El independentismo no tiene quien lo dirija políticamente para canalizar la fuerza de su base social, tampoco está preparado para enfrentarse a la violencia ejercida en su nombre y menos para ver cómo se desvanece su gobierno, presidido formalmente por Quim Torra, convertido ya en un triste holograma de Carles Puigdemont. La contradicción insostenible de alentar la confrontación para enviar a continuación a los Mossos a reprimir a los exaltados en cumplimiento de sus competencias legales ha acelerado la descomposición interna del gobierno. Un gobierno que ya salió muy tocado del último pleno en el Parlament en el que Torra propuso por su cuenta y riesgo un nuevo referéndum, ante la sorpresa de los diputados de ERC y de JxCat poco partidarios de volver a chocar contra el muro y la justicia.

Las noches de fuego y piedras en Barcelona están devorando, además de un gobierno de incompetencia manifiesta, el discurso pacifista del independentismo. A una velocidad supersónica. De poco habrá servido como contraposición positiva la imagen de la manifestación multitudinaria y exquisitamente pacífica de centenares de miles de caminantes convocados por ANC y Òmnium para protestar contra la sentencia del Tribunal Supremo. Los participantes recargaron de nuevo las baterías de la emoción y la solidaridad pero no pudieron resistirse a la evidencia de una falta de horizonte creíble, salvo que alguien pudiera dar por buenas las promesas de la presidenta de la entidad, Elisenda Paluzie, de una pronta proclamación de la independencia.

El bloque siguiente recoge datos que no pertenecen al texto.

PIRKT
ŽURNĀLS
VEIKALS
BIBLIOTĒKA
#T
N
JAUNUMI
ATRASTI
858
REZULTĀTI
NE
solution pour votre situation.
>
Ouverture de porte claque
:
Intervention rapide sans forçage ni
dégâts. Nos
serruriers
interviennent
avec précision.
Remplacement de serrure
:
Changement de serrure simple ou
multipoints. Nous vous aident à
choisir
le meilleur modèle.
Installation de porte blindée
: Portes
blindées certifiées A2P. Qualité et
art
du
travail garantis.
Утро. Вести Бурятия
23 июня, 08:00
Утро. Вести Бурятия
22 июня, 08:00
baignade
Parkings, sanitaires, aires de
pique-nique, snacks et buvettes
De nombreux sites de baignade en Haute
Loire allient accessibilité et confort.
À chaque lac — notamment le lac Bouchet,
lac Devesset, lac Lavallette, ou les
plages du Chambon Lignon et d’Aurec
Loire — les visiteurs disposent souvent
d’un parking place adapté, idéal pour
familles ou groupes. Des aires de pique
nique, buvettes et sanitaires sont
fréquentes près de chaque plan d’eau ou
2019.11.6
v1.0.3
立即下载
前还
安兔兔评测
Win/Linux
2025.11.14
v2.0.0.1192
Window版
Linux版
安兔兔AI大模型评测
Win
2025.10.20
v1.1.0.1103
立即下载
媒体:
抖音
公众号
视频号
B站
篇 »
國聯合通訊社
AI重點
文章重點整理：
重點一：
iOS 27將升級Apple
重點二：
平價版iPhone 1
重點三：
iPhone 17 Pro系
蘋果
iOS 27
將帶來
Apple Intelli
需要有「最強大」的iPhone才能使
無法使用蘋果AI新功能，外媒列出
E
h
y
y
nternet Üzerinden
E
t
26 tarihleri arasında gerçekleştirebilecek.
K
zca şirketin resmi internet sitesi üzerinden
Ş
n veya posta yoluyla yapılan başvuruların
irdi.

Tampoco pudieron ignorar que la manifestación no alcanzó las cifras habituales de asistencia; superó el medio millón de personas, sin embargo la cifra confirma la tendencia a la baja de las recientes convocatorias, inaugurada en los últimos 11 de Septiembre. Este resultado ratifica la fuerza extraordinaria que conserva el independentismo, pero subraya el fracaso de los continuos llamamientos a la ampliación su base, incluso ante una protesta contra una sentencia dura, valoración compartida por otros catalanes que los estrictamente soberanistas.

La desaparición del gobierno Torra ante la crisis de orden público ha permitido crear la sensación de que la dirección de la resistencia policial (con sus numerosas denuncias por excesos de los agentes) recae en el ministro del Interior, Fernando Grande-Marlaska, a pesar de estar protagonizada mayoritariamente por los Mossos. Los constantes elogios del gobierno central a la policía autonómica fijan una línea política que se resiste a la aplicación de medidas extraordinarias en Cataluña, a pesar de la presión permanente de PP, Ciudadanos y Vox.

El gobierno Sánchez cubre el vacío institucional dejado por la Generalitat, pero solo instrumentalmente, ganando tiempo a la espera de una implosión política del independentismo (al menos la institucional de Quim Torra) o la aceptación expresa del gobierno Torra de su incapacidad para hacer frente al desorden y a las responsabilidades implícitas en el discurso de aliento a la confrontación, mantenido hasta hace bien pocos días, desde el Palau de la Generalitat y el Parlament de Cataluña.

La experiencia dice que la confusión y enfrentamiento entre las muchas familias independentistas e incluso el alejamiento de los Comunes de Torra por su empecinamiento en repetir una jugada fracasada se esfumarían al instante en que se aprobara por parte del gobierno Sánchez una medida extraordinaria . Y eso a pesar de que también el papel de Ada Colau como líder de la ciudad de Barcelona está quedando comprometido por las largas noches de enfrentamientos y los destrozos causados.

La principal incógnita para la Cataluña estupefacta ante la aparición de la violencia es cuánto tiempo puede mantener el PSOE su posición de prudencia a la espera de acontecimientos, salvo que vaya a solucionarse de forma rápida y casi milagrosa. De Torra nadie espera nada, ni sus socios, tan solo la aceptación que a la vuelta de la esquina no espera la república catalana sino la intervención de las instituciones históricas . Por eso la expectativa está centrada en el gobierno central. Atendiendo a la circunstancia electoral, la prudencia de los socialistas es interpretada como pasividad por sus rivales de la derecha, mientras que la asunción de una política de mano dura podría llevarle a pelear una campaña en el campo preferido de la derecha, el de la ley y el orden.

Dando por descontado que en el momento de apostar por la repetición electoral el escenario de la reacción a la sentencia debió ser contemplado en todos sus grados de indignación, puede intuirse que Sánchez estaría dispuesto a enfrentar el reto de jugar en campo contrario para consolidar la imagen del PSOE como partido de estado, con todos sus inconvenientes y en detrimento de la campaña ideológica. Los muchos politólogos del universo de Podemos auguran su fracaso.